数多くのユーチューバーが所属するUUUMのキャッチフレーズは「好きなことで生きていく」です。好きなことだけしてお金稼げて生きていければ、そりゃ楽しいだろうなと思います。ユートピア。

僕は任天堂スイッチのマリオカートが好きで、今でもたまにやってます。かなりやり込んでる方だと自負しています。今のゲームって総プレイ時間が記録されているんです。しかも、ネット上で出会った他人のプレイ時間まで見れます。「こいつめっちゃゲームオタクやな~」ってすぐにわかります。私のマリオカート8DXの累積総プレイ時間は約600時間です。この時間を聞いてもあまりイメージできないと思いますが、まあまあ多い方だと思います。

チャンネル登録していつも楽しませて貰っているゲーム実況ユーチューバーがいます。その方が先日動画内で、自分のマリオカート8DXの総プレイ時間を言っているのを聞いてぶったまげました。なんと15,000時間だそうです。ちょっと想像できないです。私もかなり長時間プレイしているつもりでしたけど、それでも600時間です。15,000時間って桁が二つも違う。私の20倍以上。

ちなみに、その実況ユーチューバーさんもサラリーマンです(20代後半)。普段は普通に仕事をしていて、平日の夜や休日にゲーム動画を撮影・投稿しています。見ていてすっごく楽しいです。プレイが上手いだけでなく、おしゃべりも面白い。芸人になれるのでは、とさえ思います。

15,000時間か、、なるほど、そりゃレベルが違うわけだ。スポーツでもゲームでも勉強でも、生まれ持った才能ってあるかもしれないけど、やっぱり努力に依る部分が大きいと思います。誰しも時間は1日24時間と決まっているわけですが、その有限リソースを何にどれだけ割くのか。すべての分野で一流になることはできません。一つのゲームに15,000時間も割く、これが人気ゲームYouTuberの水準なのかと思い知らされました。

「好きなことで生きていく」という主旨の言葉をここ10年くらいよく聞くようになりました。ホリエモンは『僕たちはもう働かなくていい』なんていうキャッチャーなタイトルの新書を出版しているくらいです。

仕事は苦役じゃない、好きなことを仕事にしようといった考えが広まった背景は何だろうか。

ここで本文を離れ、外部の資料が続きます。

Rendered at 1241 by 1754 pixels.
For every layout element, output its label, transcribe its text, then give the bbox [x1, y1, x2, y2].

それはやはりインターネットだと思います。今後はAIによってその考えがさらに深化しそうな気はしますが、今実用レベルになっているのはインターネット。

インターネットの普及によって、自分の好きな趣味をコンテンツ化できるようになりました。ブログやYouTubeで大したコストを掛けずに世の中に情報を発信できるようになりました。これが大きいと思います。コンテンツを作って人を集めることができれば、それだけで広告収入が発生します。ネットで信頼を得て、最終的には有料で教材を売ったり、オフ会を開くなんてこともできます。

インターネットにおける情報発信の手軽さの一番の理由は固定費が発生しないこと。時間を投入する必要はあるけど、お金を投入する必要はない。負債を抱える必要がないため、収入が発生しなくてもデフォルトしません。資金繰りは回ります。成果が出るまで、粘り強く続けることできます、やる気さえあれば。

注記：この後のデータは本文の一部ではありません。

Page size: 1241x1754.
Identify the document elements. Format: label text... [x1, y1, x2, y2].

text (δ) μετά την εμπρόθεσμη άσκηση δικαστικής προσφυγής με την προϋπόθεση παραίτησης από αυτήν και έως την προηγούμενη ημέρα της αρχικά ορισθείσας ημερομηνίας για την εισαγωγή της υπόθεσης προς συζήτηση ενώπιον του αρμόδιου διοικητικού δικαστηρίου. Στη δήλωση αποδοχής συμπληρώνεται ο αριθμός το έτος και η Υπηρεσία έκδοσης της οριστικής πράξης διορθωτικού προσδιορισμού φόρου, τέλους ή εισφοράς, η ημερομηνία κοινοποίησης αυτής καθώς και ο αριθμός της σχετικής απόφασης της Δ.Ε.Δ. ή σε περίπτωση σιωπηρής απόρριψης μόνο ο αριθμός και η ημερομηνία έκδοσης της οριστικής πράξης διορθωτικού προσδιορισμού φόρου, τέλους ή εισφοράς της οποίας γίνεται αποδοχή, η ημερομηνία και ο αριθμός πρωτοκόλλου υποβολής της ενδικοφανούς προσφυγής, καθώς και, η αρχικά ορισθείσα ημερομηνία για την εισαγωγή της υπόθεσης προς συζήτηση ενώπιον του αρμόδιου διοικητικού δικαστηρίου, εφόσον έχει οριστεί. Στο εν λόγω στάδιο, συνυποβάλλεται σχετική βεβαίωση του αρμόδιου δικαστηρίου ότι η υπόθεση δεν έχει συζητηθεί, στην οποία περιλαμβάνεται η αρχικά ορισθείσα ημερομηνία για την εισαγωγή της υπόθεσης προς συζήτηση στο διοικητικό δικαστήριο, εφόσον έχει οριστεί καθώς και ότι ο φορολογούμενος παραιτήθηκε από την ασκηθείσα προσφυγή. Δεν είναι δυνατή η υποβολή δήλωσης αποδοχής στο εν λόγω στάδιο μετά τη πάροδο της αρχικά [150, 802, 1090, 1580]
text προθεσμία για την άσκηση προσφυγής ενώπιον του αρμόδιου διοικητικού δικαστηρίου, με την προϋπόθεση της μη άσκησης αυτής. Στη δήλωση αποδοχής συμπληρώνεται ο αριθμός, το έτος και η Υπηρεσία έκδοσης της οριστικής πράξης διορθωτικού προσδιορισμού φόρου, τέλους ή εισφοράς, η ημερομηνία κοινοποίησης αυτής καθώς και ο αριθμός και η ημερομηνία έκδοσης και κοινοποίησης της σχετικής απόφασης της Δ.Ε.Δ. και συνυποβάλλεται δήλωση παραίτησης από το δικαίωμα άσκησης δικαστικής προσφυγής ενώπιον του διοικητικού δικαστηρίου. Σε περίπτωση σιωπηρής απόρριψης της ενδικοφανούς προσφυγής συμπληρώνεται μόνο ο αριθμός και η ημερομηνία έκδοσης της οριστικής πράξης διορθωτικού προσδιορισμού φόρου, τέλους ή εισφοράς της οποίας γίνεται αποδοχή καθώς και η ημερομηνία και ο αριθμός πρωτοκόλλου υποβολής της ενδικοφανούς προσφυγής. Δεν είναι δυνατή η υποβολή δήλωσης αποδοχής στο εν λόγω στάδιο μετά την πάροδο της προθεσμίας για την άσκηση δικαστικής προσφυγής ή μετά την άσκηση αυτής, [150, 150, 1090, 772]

ただコンテンツで稼ぐってのは簡単じゃないです。プロスポーツ選手や芸能人、俳優もそうですが、人気が出てそれなりのお金を稼げるのはごく一部です。生き残りバイアス。裏では日の目を見ることなく消えていく人が大勢います。余談ですが、私の従兄は若い頃吉本の芸人やってましたが、売れずに引退し、今はサラリーマンやってます。

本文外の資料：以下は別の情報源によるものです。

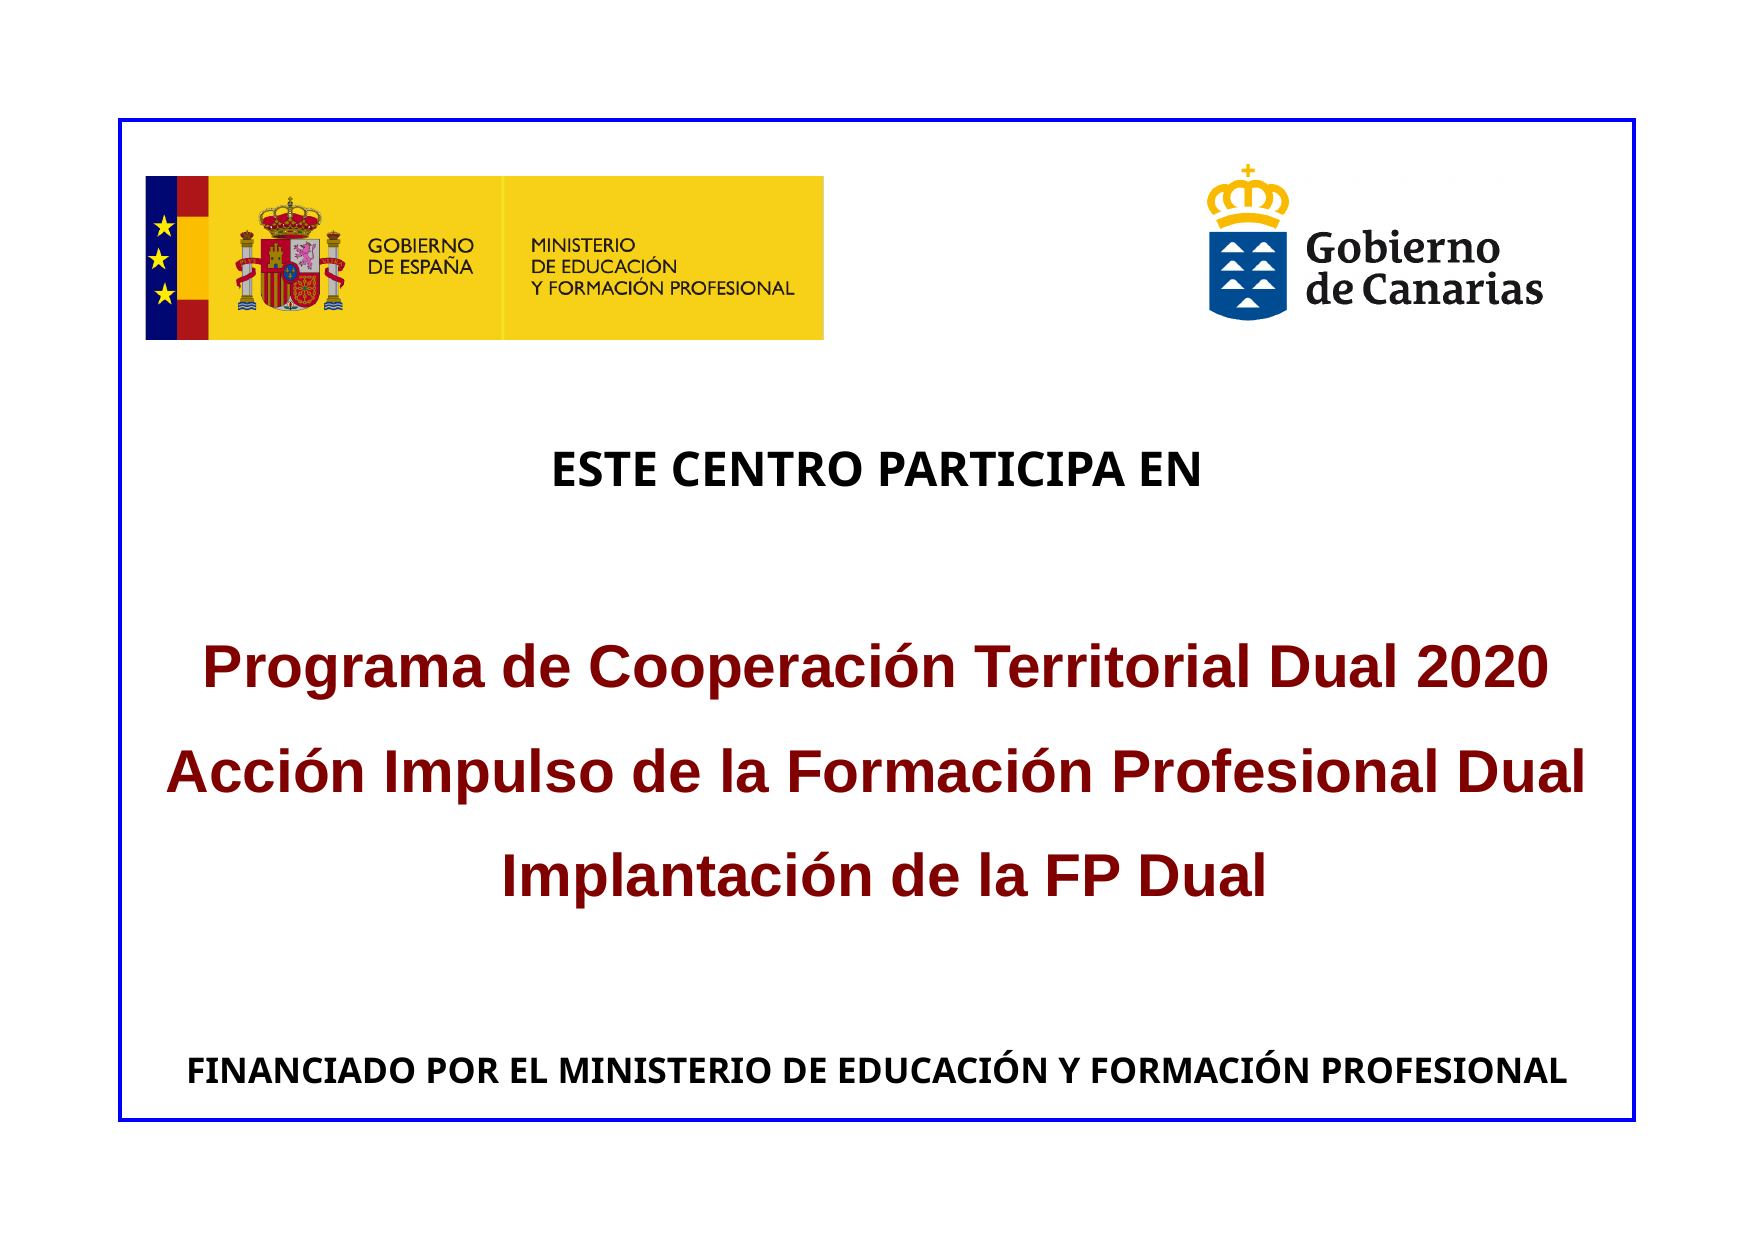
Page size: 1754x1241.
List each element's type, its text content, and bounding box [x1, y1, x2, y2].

text FINANCIADO POR EL MINISTERIO DE EDUCACIÓN Y FORMACIÓN PROFESIONAL [125, 1046, 1629, 1094]
text ESTE CENTRO PARTICIPA EN [125, 435, 1629, 501]
text Acción Impulso de la Formación Profesional Dual [125, 735, 1629, 805]
text Programa de Cooperación Territorial Dual 2020 [125, 631, 1629, 701]
picture [1182, 153, 1552, 330]
text Implantación de la FP Dual [125, 839, 1629, 909]
picture [145, 176, 824, 340]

このネット時代、コンテンツを読むのも観るのも無料が基本です。ネットフリックスでもせいぜい月額1,000円。先日発表されたウォルト・ディズニーの動画ストリーミングサービスは月額800円ほど。

どれも無料なら消費者はその分野でトップの情報を見ようとします。ニーズは様々だから2位、3位にも需要はあるでしょう。上位数%がパイの大半を取ることになります。そこがサラリーマンと違うところ。会社には優秀な人もいればそうじゃない人もいて玉石混交。それでもみんなそこそこ給料貰えます。特に日本企業は給料に大きな差が付かないです。

何事でも上には上がいます。どんなニッチな分野でも上位1%に入るのは容易じゃないです。難関資格と言われる会計士試験でも合格率は10%ほどはあります。

少し好き、なくらいじゃ難しい。本当に大好きでそれに自分の人生(時間)を注いできた人が、ようやくコンテンツ系でマネタイズできます。もちろん、マーケティング・センスがある人であれば、そんなに好きなことじゃないことでも市場のニーズをくみ取って上手くコンテンツを作ってマネタイズできるでしょうが、それは「好きなことで生きていく」という路線からはやや外れます。

マリオカートの総プレイ時間が15,000時間を超えているって、かなりぶっ飛んでると思います。心の底からマリカーが好きなんだな~って思いました。仕事しながらって恐ろしいです。仕事以外はほぼすべてゲームしている感じでしょうか。その好きな思いが実況からにじみ出るから、視聴者の共感を得て人気が出るんだろうな。

「好きなことで・・」っていうのは理想だけど簡単じゃない。最近グーグルのコア・アップデートなるものがあって、個人ブログはグーグルの検索に引っかかりにくくなったそうです。詳しくは知りませんが。ブログでマネタイズというのも、以前よりはハードルが上がっていくでしょうね。

好きなことを仕事にして成功できる人は稀だと思います。ここでも、やはり生き残りバイアスがあります。仕事は苦役と暗い気持ちになりたいわけじゃありませんが、仕事は金儲けの手段と割り切って淡々と働いて、アフターファイブを楽しむのだって素敵な生き方だと思います。何よりそっちの方が現実的。理想だけで飯は食えない。